Anticipating the new legislation, the banking sector is developing application programming interfaces (APIs) that allow banking information such as account lists, balances and transactions to be shared with trusted third parties, with the customer’s consent.

 

It’s a positive development, but could have unintended side-effects, says Brent King, the managing director of NZX-listed General Capital - owner of finance company General Finance, which currently offers some of the most competitive term deposit rates available to Kiwi investors..

 

“Open banking may actually benefit the big banks more than anyone, as they can use the increased data transparency to offer lower rates to their best customers, while charging higher rates to riskier borrowers,” says King.

 

In the open banking environment, data from banks, credit unions and finance companies that hold customer accounts can technically be shared in real-time with TPPs. The argument is that this will improve financial inclusion and accessibility. When a TPP can automatically take a detailed look at a customer’s utility bills and rent history, they may be more likely to offer financial services.

 

“But it’s a double-edged sword,” King points out. “We will likely see the existing banks and the TPPs sifting through the data to identify the most lucrative customers to go after. The use of artificial intelligence will soon supercharge this activity.”

 

Whether open banking is likely to increase financial inclusion in New Zealand remains an open question – but the increased flows of data going to emerging fintech companies will certainly increase the risks of data and privacy breaches, cyberattacks and unauthorised access, King says.

 

“Consumers should be wary of sacrificing safety and security for speed and convenience when it comes to banking services. The big banks may not be perfect, but they have a proven track record of keeping customer funds secure.”

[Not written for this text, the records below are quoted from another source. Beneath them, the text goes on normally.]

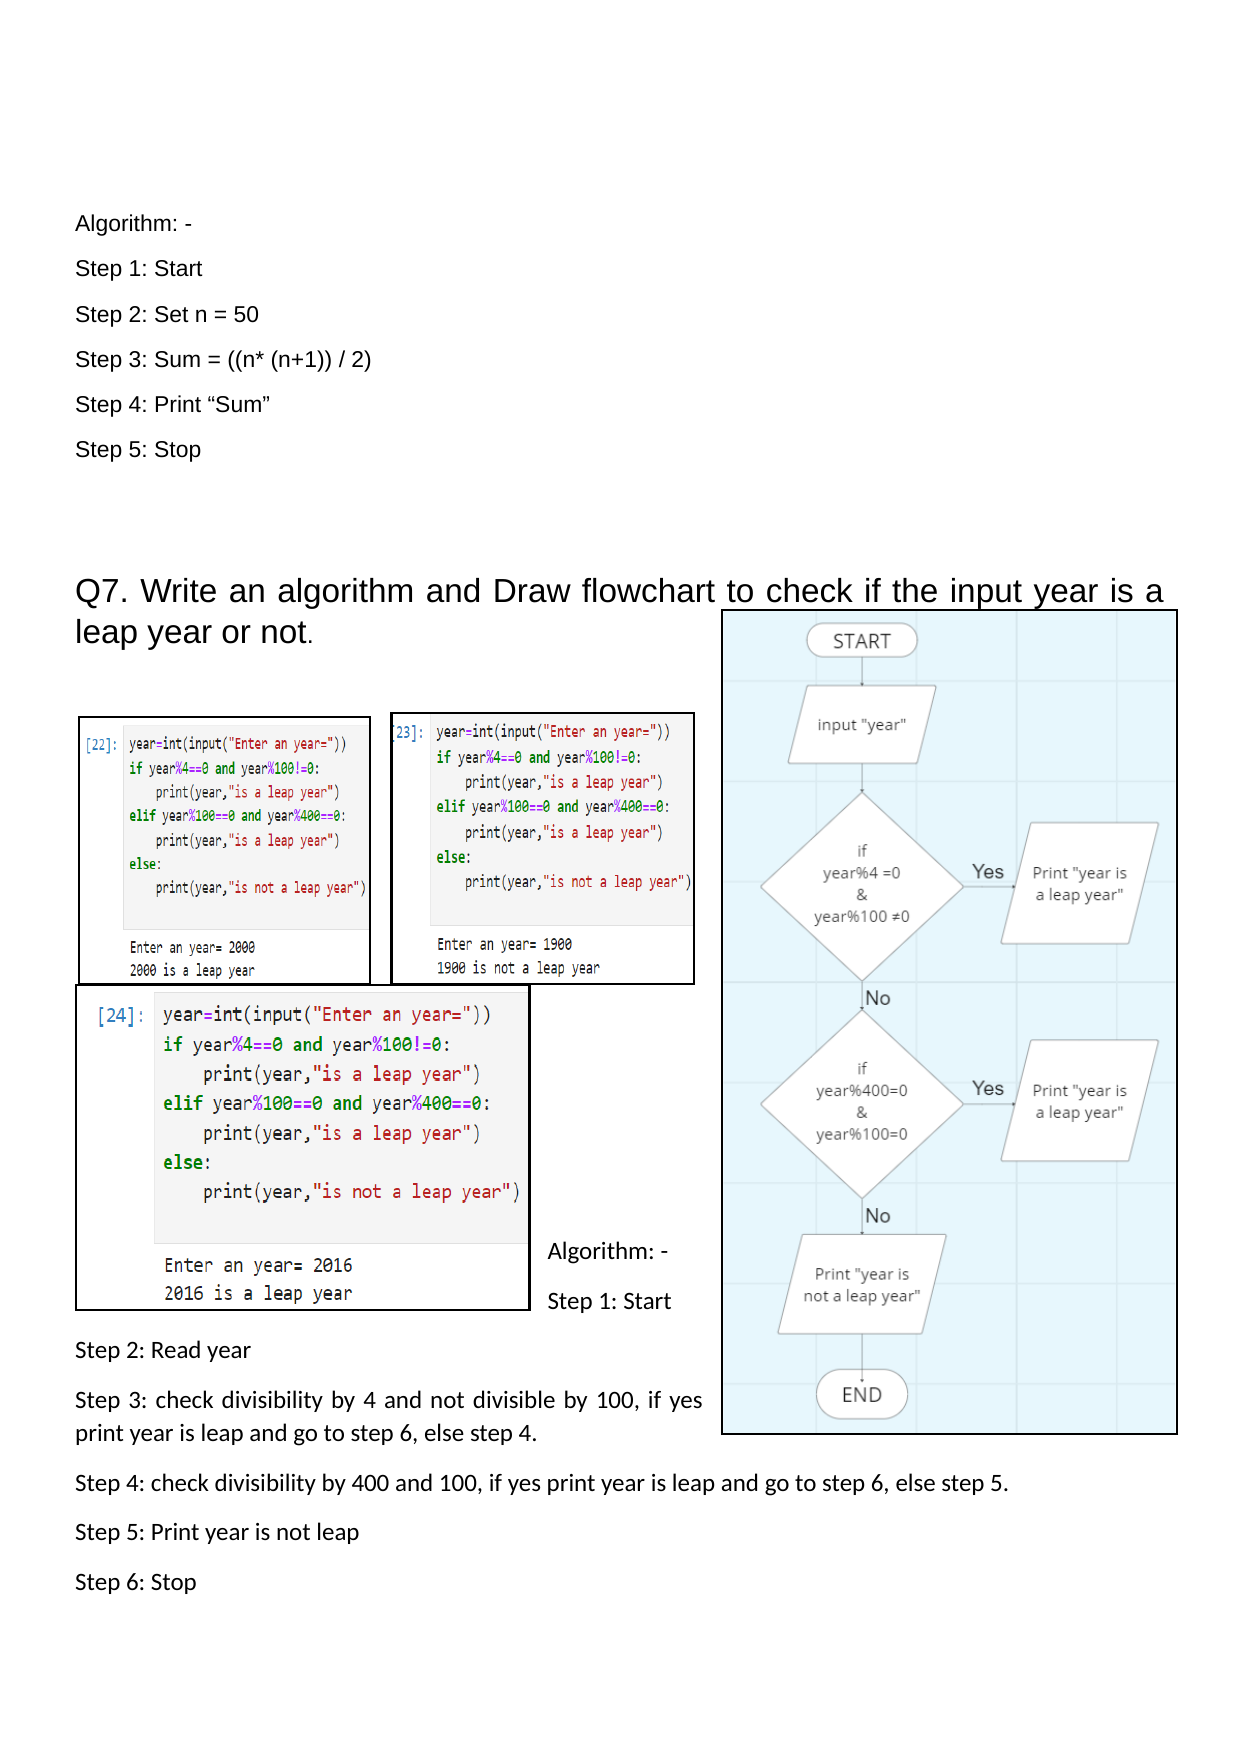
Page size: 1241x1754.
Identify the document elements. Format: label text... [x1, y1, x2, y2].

picture [77, 986, 528, 1309]
text Algorithm: - [75, 210, 1165, 237]
text Step 4: check divisibility by 400 and 100, if yes print year is leap and go to step 6, else step 5. [75, 1467, 1165, 1497]
text Step 2: Set n = 50 [75, 301, 1165, 327]
text Step 3: Sum = ((n* (n+1)) / 2) [75, 346, 1165, 372]
text Step 3: check divisibility by 4 and not divisible by 100, if yes print year is leap and go to step 6, else step 4. [75, 1384, 1165, 1448]
picture [80, 718, 369, 983]
text Step 2: Read year [75, 1334, 721, 1365]
text Q7. Write an algorithm and Draw flowchart to check if the input year is a leap year or not. [75, 571, 1165, 651]
picture [393, 714, 693, 983]
text Step 1: Start [75, 1285, 721, 1316]
text Algorithm: - [531, 1235, 721, 1266]
text Step 1: Start [75, 255, 1165, 282]
text Step 5: Stop [75, 436, 1165, 462]
text Step 4: Print “Sum” [75, 391, 1165, 417]
picture [723, 611, 1176, 1432]
text Step 6: Stop [75, 1566, 1165, 1596]
text Step 5: Print year is not leap [75, 1516, 1165, 1547]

A number of app-based fintech startups are already in the market, offering bank-like services like money transfer and savings account products. King points out most have little in the way of a track record in financial services, or significant capital backing.

 

“Consumers need to be cautious about new fintech entrants as they may not have the same level of security and stability as the major banks,” he says. “Without a credit rating or track record, these new players aren’t able to provide the same level of assurance that their customers’ money is safe.”

Convenience…at a price

Many of these new entrants accepting cash deposits from customers are currently not included in the Depositor Compensation Scheme (DCS), which will launch in mid-2025. It safeguards each depositor up to $100,000 per licensed deposit taker in case of a deposit taker failure.

 

“That may change in future, but it’s important for customers to do their due diligence about the fintech offering lower fees or faster transactions,” says King. “That convenience may come at a price.”

 

The fundamentals remain the same in an environment that is more welcoming to new entrants, he adds, particularly those offering savings and term deposit services. Is the company regulated? Who is running the company and do they have a successful track record? Does the company have to file accounts and meet capital adequacy ratios with the Reserve Bank? Does it have a Trustee, regular audits, and an experienced board of directors?

 

These are some of the questions King says prospective depositors should always ask when researching companies to deposit their money with: “You should start with looking at a company’s credit rating and by reading their product disclosure statement, or prospectus”.

 

Australia’s open banking regime has yielded mixed results at best. A review by the Australian Banking Association published in June revealed that only 0.3 per cent of bank customers are using the government-mandated consumer data right.

 

That’s despite the banking sector claiming it has spent around A$1.5 billion since 2018 to develop technology and the API infrastructure to enable open banking.

 

“Ultimately bank customers pay for that in the form of higher fees,” says King. “We need to foster a more innovative and competitive banking sector in New Zealand – but we need to avoid open banking becoming a white elephant that has the perverse result of aiding the big banks and reducing the safety and integrity of our highly-stable banking system.”